The Impossible Song & Other Songs is the third solo album by folk musician and Idlewild vocalist Roddy Woomble, released on 21 March 2011 on Greenvoe Records.

The album's artwork is by author and illustrator Mairi Hedderwick, noted for her series of children's books featuring Katie Morag.

The album entered the UK album chart at #73.

==Background and recording==
In the spring of 2008, Woomble moved to the Isle of Mull with his wife, Ailidh Lennon. Woomble notes: "We moved to Mull for the space, for the environment, but it's actually been the people that have been so important. My wife has family there. At first I knew no one at all, but the songs I've written have definitely been shaped by the people I've met. Sometimes I think it's odd how these songs came together quite quickly, then I think, well maybe it's not been quick at all, maybe it's taken me 34 years to get here and I just didn't realise it."

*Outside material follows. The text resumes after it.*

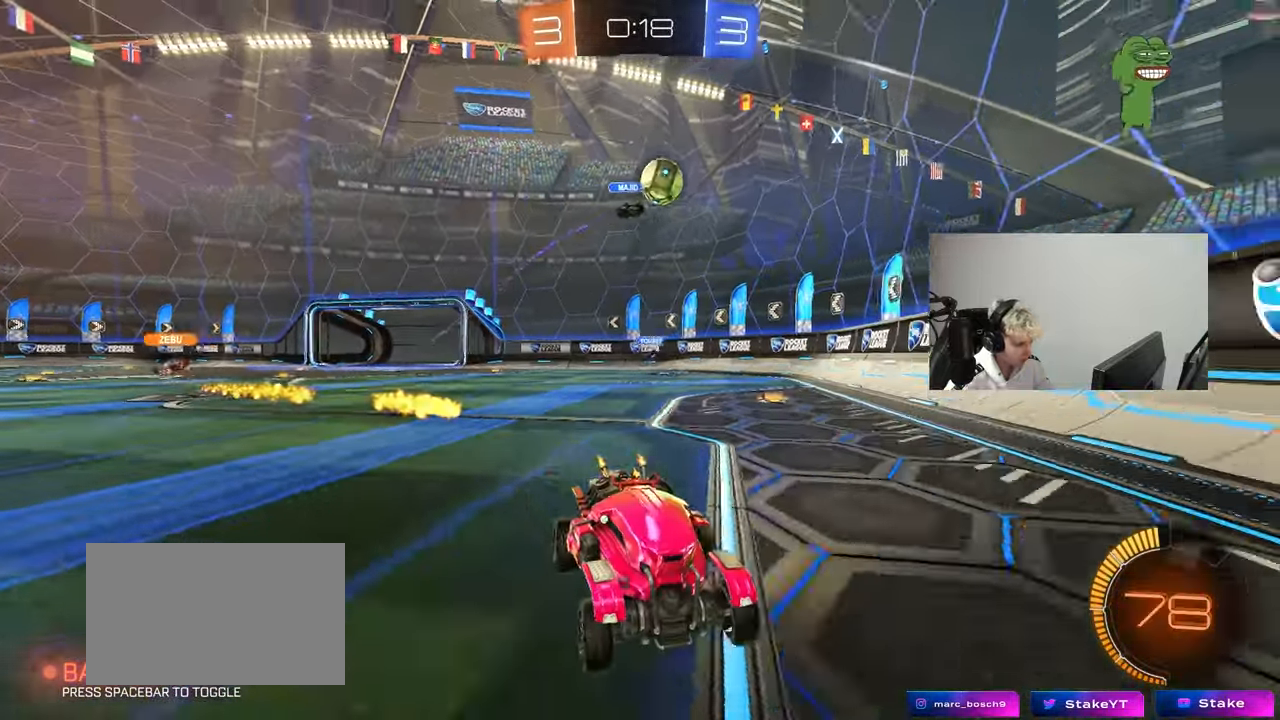
{"keys": ["d", "w"], "mouse": [], "mouse_move": "still", "events": [[133, "d", "down"], [183, "mouse_left", "down"], [333, "d", "up"], [417, "mouse_left", "up"], [467, "d", "down"]]}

The album was recorded over four months at Mull's local arts centre, An Tobar, with Woomble enlisting thirteen musicians to assist in recording. Former Idlewild bassist Gavin Fox appears throughout the album, alongside Phil Cunningham, Lau's Aidan O'Rourke and Michael Marra.

==Track listing==
All songs written by Woomble/Maclean, unless otherwise noted.
1. "A New Day Has Begun" (Woomble/Maclean/Jones)
2. "Make Something Out of What it's Worth"
3. "Work Like You Can"
4. "Tangled Wire"
5. "Roll Along" (Woomble/Maclean/Jones)
6. "Hour After Hour" (Woomble/Maclean/Jones)
7. "Leaving Without Gold"
8. "New Frontier" (Woomble/Maclean/Jones)
9. "Old Town"
10. "Living as You Always Have"
11. "Gather the Day"
12. "Between the Old Moon"

==Personnel==

===Musicians===
- Roddy Woomble - lead vocals
- Sorren Maclean - acoustic and electric guitars, banjo, organ, backing vocals, vibraphone
- Gavin Fox - bass guitar, accordion
- Gregor Donaldson - drums, percussion, backing vocals
- Jill O'Sullivan - backing vocals
- Gordon Maclean - double bass, accordion ("Work Like You Can")
- Mhairi Hall - piano ("Make Something Out of What it's Worth")
- Kevin Brolly - clarinet ("Make Something Out of What it's Worth")
- Aidan O'Rourke - fiddle ("Work Like You Can", "Hour After Hour")
- Seonaid Aitken - piano ("Tangled Wire"), violin ("Leaving Without Gold"), backing vocals
- Chick Lyall - piano ("Roll Along", "New Frontier", "Between the Old Moon")
- Rob Hall - sopranino, soprano and tenor saxophones ("Roll Along", "Between the Old Moon")
- Michael Marra - organ ("Old Town")
- Phil Cunningham - accordion ("Living as You Always Have")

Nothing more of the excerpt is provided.